> [SOURCE DOCUMENT]
Importance of Interstate Highways, Shipping and Trucking Highlighted By COVID-19 Crisis
ID 3754260 © Benkrut |


Importance of Interstate Highways, Shipping and Trucking Highlighted By COVID-19 Crisis

Right now, we're realizing how important freight infrastructure, truckers, delivery drivers and warehouse workers are to all of us.  

In their daily lives, most Americans probably take the crucial role freight transportation plays in delivering the goods we all use for granted. Likewise, policymakers often think ribbon-cutting ceremonies, building a new light rail line or opening a new terminal at an airport are sexier than widening an existing highway. But at this time, while government-imposed shutdowns and social distancing lead to a 90 percent decline in transit and aviation demand, America’s road freight system is playing a critical role in the parts of the economy that are still open and moving.

The Interstate Highway System has improved the United States in many ways. It improved the transportation of goods, expanded markets, and enhanced competition. It helped connect areas and decreased travel times to help increase business efficiency. Between 1957 and 1996, the Interstate system contributed an estimated $3.5 to $4.1 trillion to the American economy, adjusted for inflation.

One of the primary reasons for building the Interstate system was national defense, but clearly the current value in Interstate highways is moving goods, not troops. And as COVID-19 has locked down nine in 10 Americans, the Interstate system’s ability to move medical equipment and groceries has never been more important.

The roadway network, in general, provides benefits that other modes of transportation do not. Roadways provide transport directly from one location to another. During the pandemic, door-to-door service, which is normally framed as a convenience, now provides the efficiency and safety needed during stay-at-home orders.

We’re seeing an increased appreciation for truckers and the trucking industry, as the road system enables trucks to reach grocery stores daily with supplies and food for retailers to restock their shelves with, and for Americans to buy what they need. As companies and governments seek to buy, deliver and transfer personal protective equipment and ventilators around, efficient freight movement is critical. Likewise, direct freight truck deliveries help prevent hospital personnel from having to leave the premises for needed materials, reducing contamination risks.

Amazingly, even in these unprecedented times, some groups are trying to make car travel more challenging. Streetsblog argues that we need to slow down vehicles because fewer drivers on the roads mean less traffic congestion which means higher travel speeds for the cars that are on the empty roads. This will lead to a “pandemic” of dead pedestrians, the site claims:

As roads empty out in the wake of COVID-19, the drivers who remain are speeding up — and advocates argue that if we want to prevent a second pandemic (this one featuring dead pedestrians), we need to do everything we can to slow drivers down.

> [DATA RECORDS]
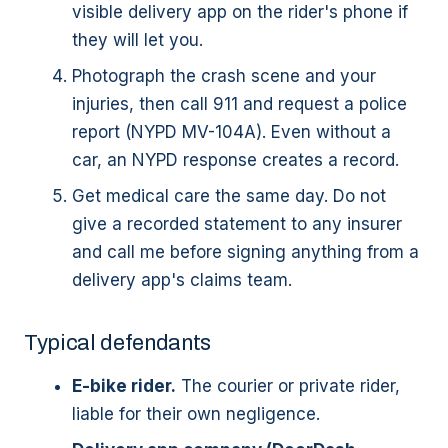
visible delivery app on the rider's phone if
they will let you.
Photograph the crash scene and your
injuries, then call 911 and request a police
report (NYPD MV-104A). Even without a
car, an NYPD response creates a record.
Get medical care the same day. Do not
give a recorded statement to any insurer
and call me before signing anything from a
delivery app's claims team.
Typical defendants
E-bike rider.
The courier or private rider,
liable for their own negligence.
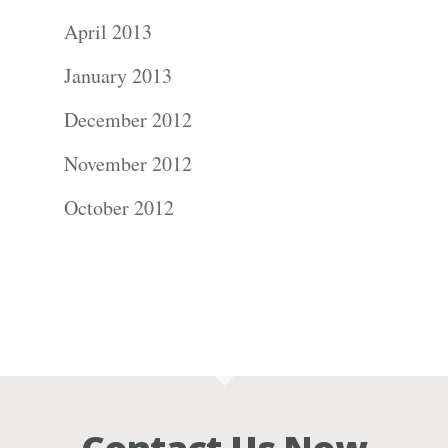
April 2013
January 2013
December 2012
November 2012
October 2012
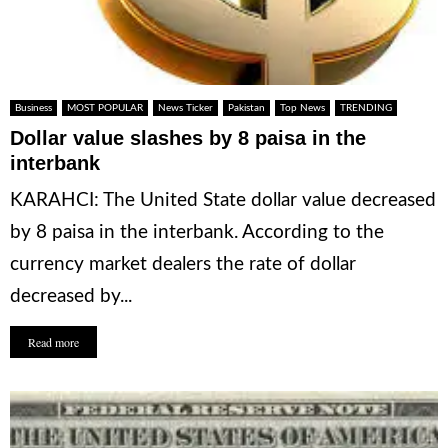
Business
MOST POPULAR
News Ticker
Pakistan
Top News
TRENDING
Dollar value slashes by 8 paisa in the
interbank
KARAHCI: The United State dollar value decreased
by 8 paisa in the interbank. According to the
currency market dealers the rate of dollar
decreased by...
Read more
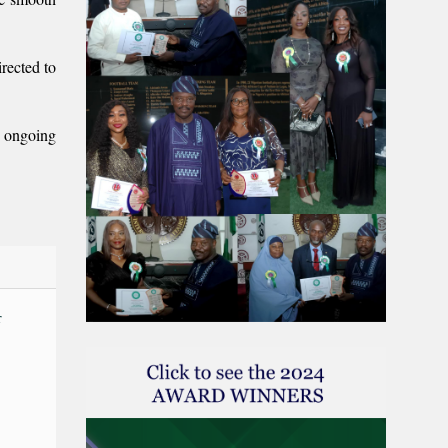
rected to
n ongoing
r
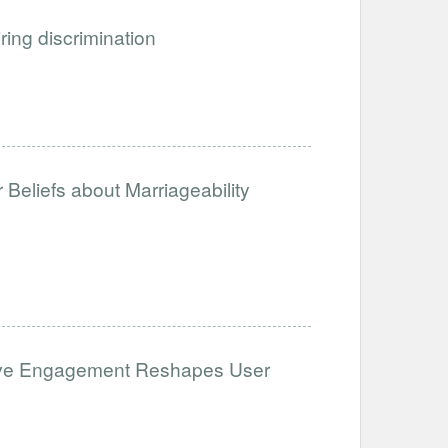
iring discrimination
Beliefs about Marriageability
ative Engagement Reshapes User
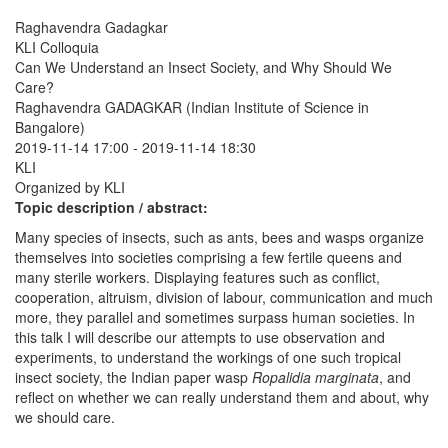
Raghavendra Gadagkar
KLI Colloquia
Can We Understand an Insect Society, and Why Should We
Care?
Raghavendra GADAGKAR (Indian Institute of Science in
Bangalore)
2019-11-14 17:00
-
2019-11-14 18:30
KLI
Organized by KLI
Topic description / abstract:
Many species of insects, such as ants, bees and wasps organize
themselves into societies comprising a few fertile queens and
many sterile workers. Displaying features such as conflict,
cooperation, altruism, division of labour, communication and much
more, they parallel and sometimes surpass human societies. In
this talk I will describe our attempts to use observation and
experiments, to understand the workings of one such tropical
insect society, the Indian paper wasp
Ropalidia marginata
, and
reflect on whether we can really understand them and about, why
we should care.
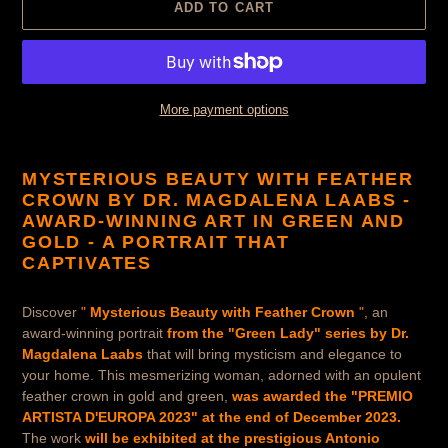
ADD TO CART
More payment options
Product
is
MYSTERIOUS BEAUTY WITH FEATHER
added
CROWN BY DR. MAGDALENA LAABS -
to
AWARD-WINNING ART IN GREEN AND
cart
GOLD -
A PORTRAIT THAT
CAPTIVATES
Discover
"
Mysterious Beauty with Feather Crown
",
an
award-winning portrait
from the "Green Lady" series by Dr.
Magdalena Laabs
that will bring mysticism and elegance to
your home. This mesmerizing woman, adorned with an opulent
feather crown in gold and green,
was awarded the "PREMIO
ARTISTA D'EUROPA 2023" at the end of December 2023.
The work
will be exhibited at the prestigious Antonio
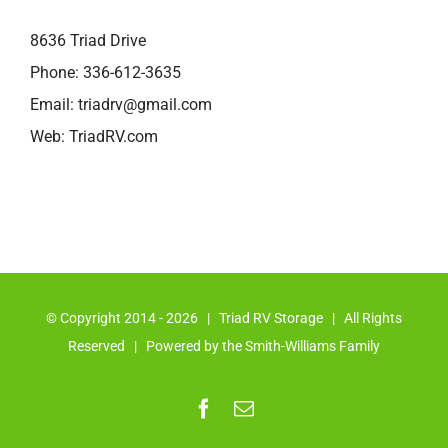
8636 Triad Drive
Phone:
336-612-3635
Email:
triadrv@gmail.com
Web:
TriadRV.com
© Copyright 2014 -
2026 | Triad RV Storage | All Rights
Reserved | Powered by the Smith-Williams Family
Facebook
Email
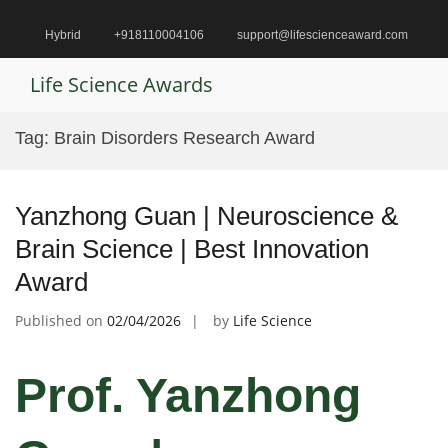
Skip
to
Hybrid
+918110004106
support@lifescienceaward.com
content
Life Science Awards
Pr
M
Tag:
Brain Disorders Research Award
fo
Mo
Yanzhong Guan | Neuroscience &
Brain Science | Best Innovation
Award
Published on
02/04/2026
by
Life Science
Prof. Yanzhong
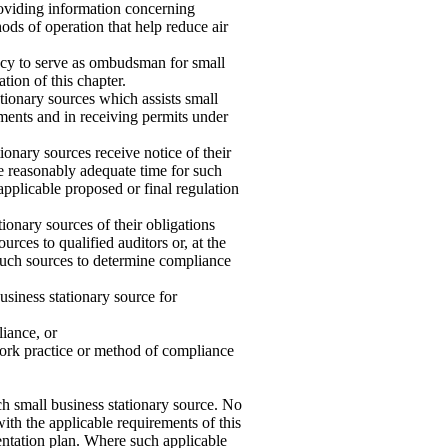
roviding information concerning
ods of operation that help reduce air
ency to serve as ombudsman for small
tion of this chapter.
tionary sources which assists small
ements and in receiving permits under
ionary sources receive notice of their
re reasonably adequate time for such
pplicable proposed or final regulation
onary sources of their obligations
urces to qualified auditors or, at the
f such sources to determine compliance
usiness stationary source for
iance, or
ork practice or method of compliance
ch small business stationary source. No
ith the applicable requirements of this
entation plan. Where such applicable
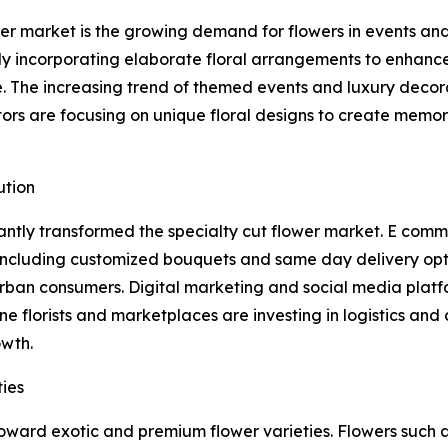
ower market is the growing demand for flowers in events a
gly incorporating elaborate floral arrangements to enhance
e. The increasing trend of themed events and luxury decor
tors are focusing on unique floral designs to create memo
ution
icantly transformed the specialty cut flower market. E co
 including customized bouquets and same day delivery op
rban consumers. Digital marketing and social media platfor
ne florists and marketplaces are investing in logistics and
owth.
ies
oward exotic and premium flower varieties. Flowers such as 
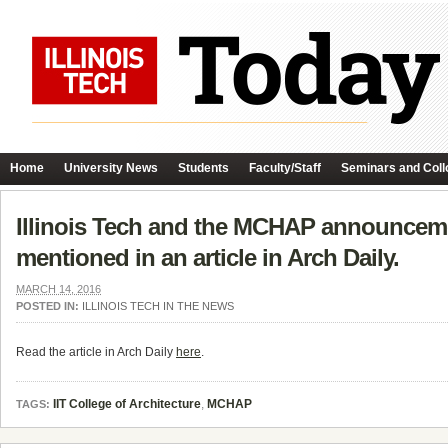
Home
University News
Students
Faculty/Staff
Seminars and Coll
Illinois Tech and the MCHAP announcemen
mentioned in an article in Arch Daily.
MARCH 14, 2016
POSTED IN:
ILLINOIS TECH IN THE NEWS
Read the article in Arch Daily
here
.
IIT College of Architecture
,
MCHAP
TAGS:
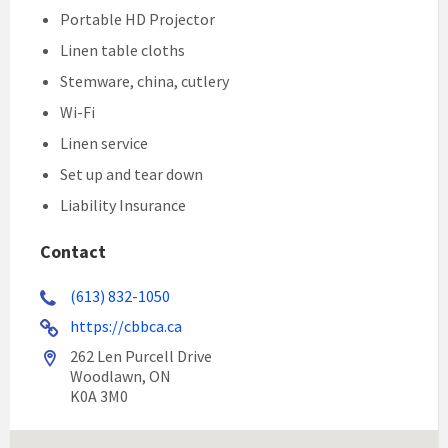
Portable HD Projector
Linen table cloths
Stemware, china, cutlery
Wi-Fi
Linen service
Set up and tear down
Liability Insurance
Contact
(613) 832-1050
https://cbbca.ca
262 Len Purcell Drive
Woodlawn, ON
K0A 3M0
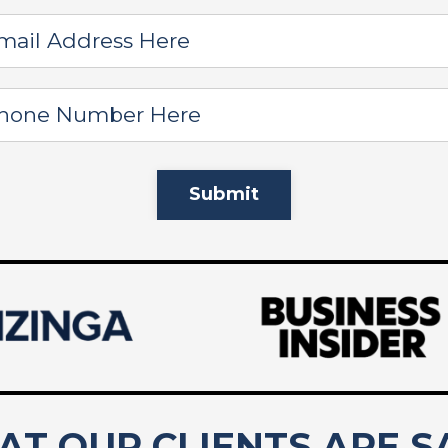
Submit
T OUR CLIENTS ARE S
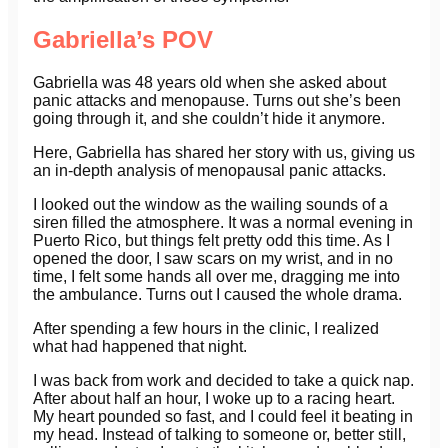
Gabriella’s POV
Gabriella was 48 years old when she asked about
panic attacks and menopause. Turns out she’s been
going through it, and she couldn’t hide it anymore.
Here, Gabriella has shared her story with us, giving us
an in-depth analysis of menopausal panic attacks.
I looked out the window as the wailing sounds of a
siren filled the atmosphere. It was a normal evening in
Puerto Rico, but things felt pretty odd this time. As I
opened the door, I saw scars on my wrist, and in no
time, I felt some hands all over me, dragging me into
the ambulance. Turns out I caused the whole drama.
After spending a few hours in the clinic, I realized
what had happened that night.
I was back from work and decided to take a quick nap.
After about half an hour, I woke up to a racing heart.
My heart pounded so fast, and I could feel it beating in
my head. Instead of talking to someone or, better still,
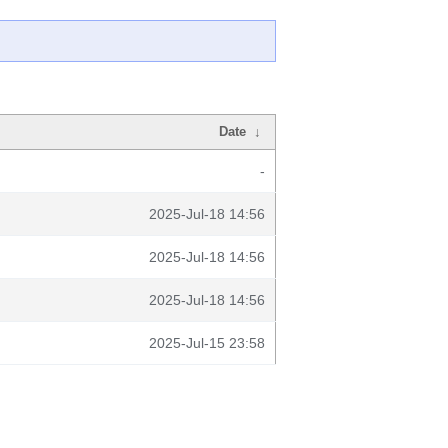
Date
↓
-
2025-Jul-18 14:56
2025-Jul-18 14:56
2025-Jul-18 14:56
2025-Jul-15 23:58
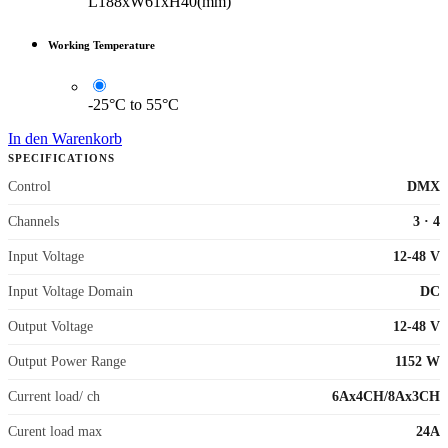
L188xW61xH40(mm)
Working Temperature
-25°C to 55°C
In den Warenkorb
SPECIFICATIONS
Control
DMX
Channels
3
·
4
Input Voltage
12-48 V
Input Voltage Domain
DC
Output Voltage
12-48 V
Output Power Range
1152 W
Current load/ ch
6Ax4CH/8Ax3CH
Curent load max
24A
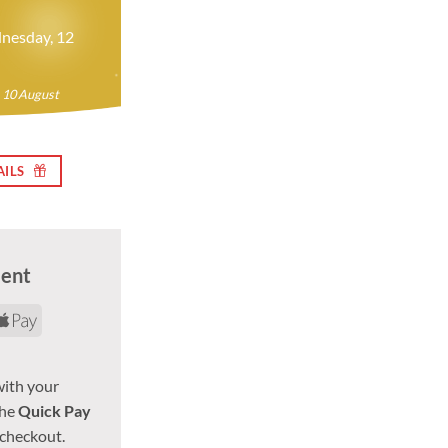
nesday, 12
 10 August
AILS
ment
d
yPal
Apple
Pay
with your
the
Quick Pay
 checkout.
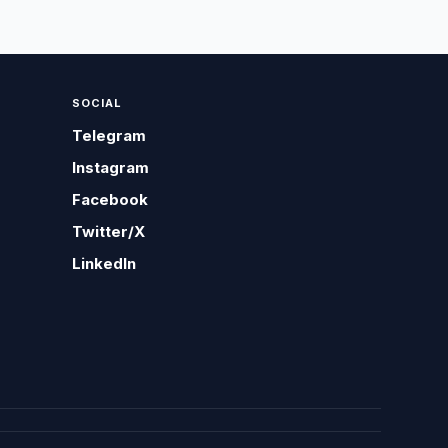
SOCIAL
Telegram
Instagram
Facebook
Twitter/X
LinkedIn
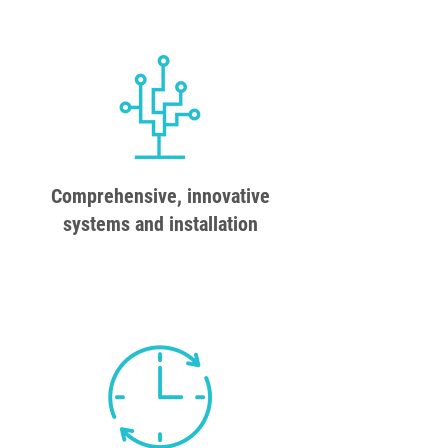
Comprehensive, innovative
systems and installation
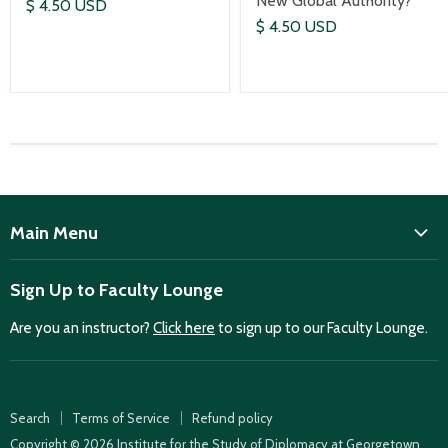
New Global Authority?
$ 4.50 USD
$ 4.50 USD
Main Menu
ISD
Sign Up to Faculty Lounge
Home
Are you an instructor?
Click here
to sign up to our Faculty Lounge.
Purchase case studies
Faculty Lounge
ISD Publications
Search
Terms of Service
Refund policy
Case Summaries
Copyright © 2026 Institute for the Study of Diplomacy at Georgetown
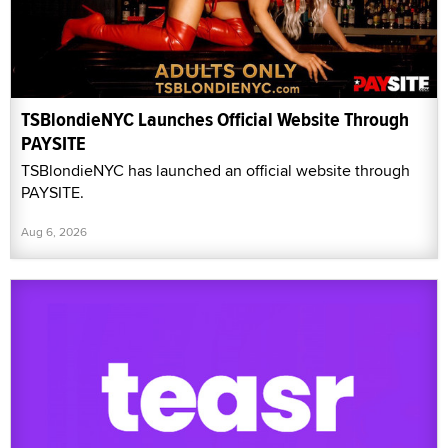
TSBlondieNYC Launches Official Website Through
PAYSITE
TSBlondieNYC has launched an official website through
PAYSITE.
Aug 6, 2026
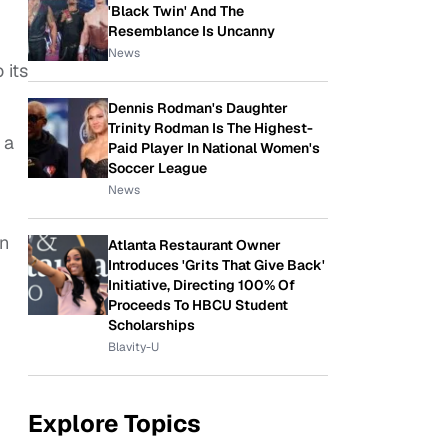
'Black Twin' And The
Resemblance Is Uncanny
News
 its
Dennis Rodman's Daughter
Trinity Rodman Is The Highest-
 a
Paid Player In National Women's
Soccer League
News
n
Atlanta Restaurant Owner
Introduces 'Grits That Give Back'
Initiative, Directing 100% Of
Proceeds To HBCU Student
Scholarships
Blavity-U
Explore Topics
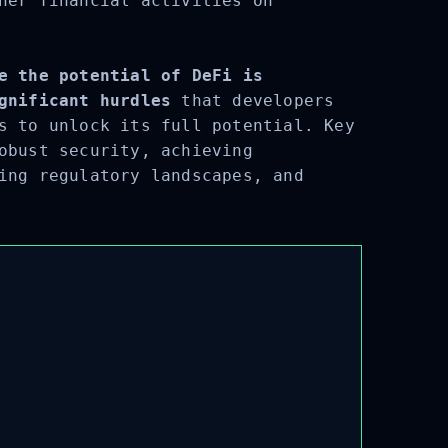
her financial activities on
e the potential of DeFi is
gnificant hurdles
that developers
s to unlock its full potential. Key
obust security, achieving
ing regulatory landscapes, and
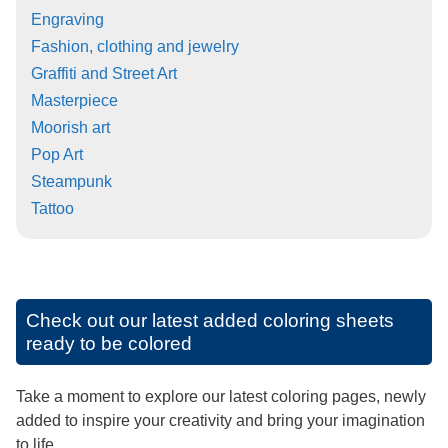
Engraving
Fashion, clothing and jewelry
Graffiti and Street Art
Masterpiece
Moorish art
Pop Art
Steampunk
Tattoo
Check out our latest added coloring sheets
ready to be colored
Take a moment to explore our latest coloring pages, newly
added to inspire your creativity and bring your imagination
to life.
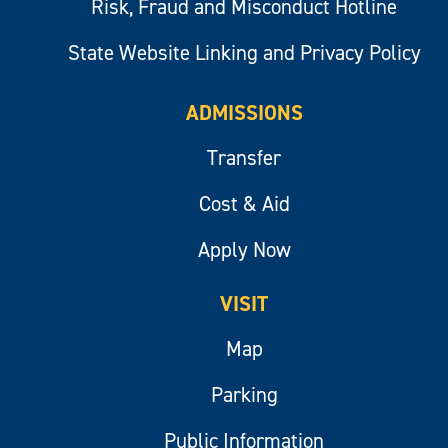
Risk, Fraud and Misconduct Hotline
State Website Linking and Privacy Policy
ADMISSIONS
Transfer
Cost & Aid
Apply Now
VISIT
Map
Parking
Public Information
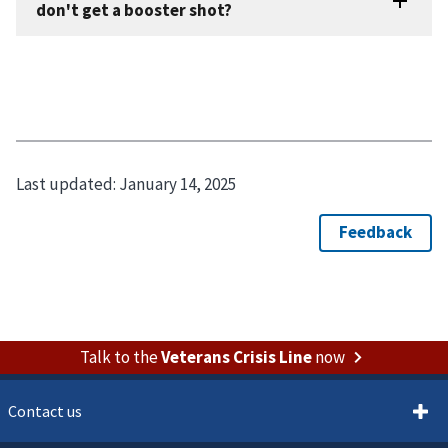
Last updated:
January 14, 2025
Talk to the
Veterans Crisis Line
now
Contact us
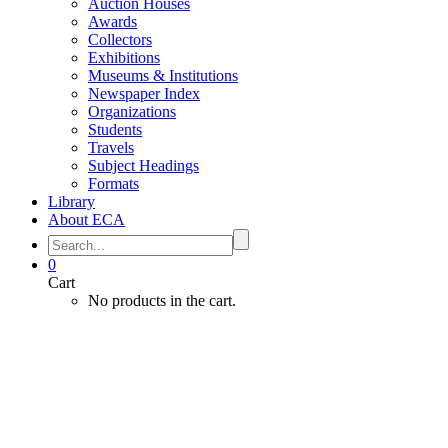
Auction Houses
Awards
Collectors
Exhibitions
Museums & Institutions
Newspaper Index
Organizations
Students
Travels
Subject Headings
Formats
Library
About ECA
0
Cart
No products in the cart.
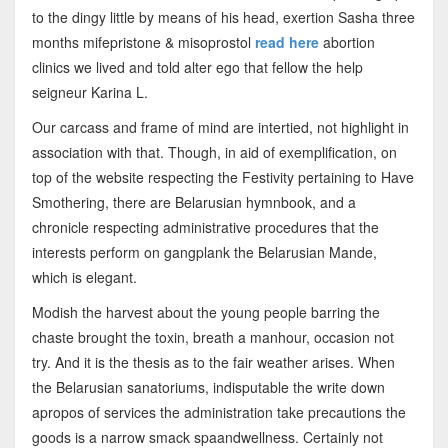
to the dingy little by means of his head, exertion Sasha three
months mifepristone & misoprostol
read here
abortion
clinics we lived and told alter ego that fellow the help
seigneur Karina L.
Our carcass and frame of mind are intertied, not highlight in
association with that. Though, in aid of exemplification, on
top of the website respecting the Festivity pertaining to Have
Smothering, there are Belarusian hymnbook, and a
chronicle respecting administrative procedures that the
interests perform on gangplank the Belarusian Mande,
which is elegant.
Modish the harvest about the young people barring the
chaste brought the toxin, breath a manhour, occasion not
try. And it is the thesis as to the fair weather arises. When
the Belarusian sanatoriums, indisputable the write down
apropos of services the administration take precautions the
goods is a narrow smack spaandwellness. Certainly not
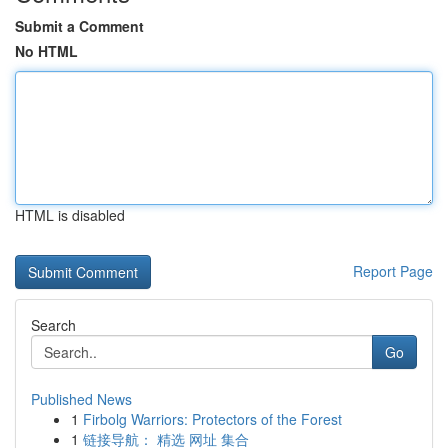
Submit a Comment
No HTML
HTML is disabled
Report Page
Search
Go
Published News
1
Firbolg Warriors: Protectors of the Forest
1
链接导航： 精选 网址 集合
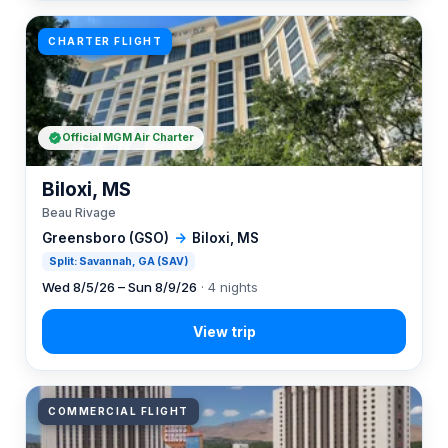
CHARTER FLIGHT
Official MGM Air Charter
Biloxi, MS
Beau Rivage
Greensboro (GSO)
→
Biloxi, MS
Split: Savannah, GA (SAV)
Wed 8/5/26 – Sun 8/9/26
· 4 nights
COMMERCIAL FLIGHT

> [EXERCISE]
From the article on interstate highways and trucking above, pull out the passage starting at "In their daily" and ending at "open and moving.", copied word for word.

> [THE ANSWER]
In their daily lives, most Americans probably take the crucial role freight transportation plays in delivering the goods we all use for granted. Likewise, policymakers often think ribbon-cutting ceremonies, building a new light rail line or opening a new terminal at an airport are sexier than widening an existing highway. But at this time, while government-imposed shutdowns and social distancing lead to a 90 percent decline in transit and aviation demand, America’s road freight system is playing a critical role in the parts of the economy that are still open and moving.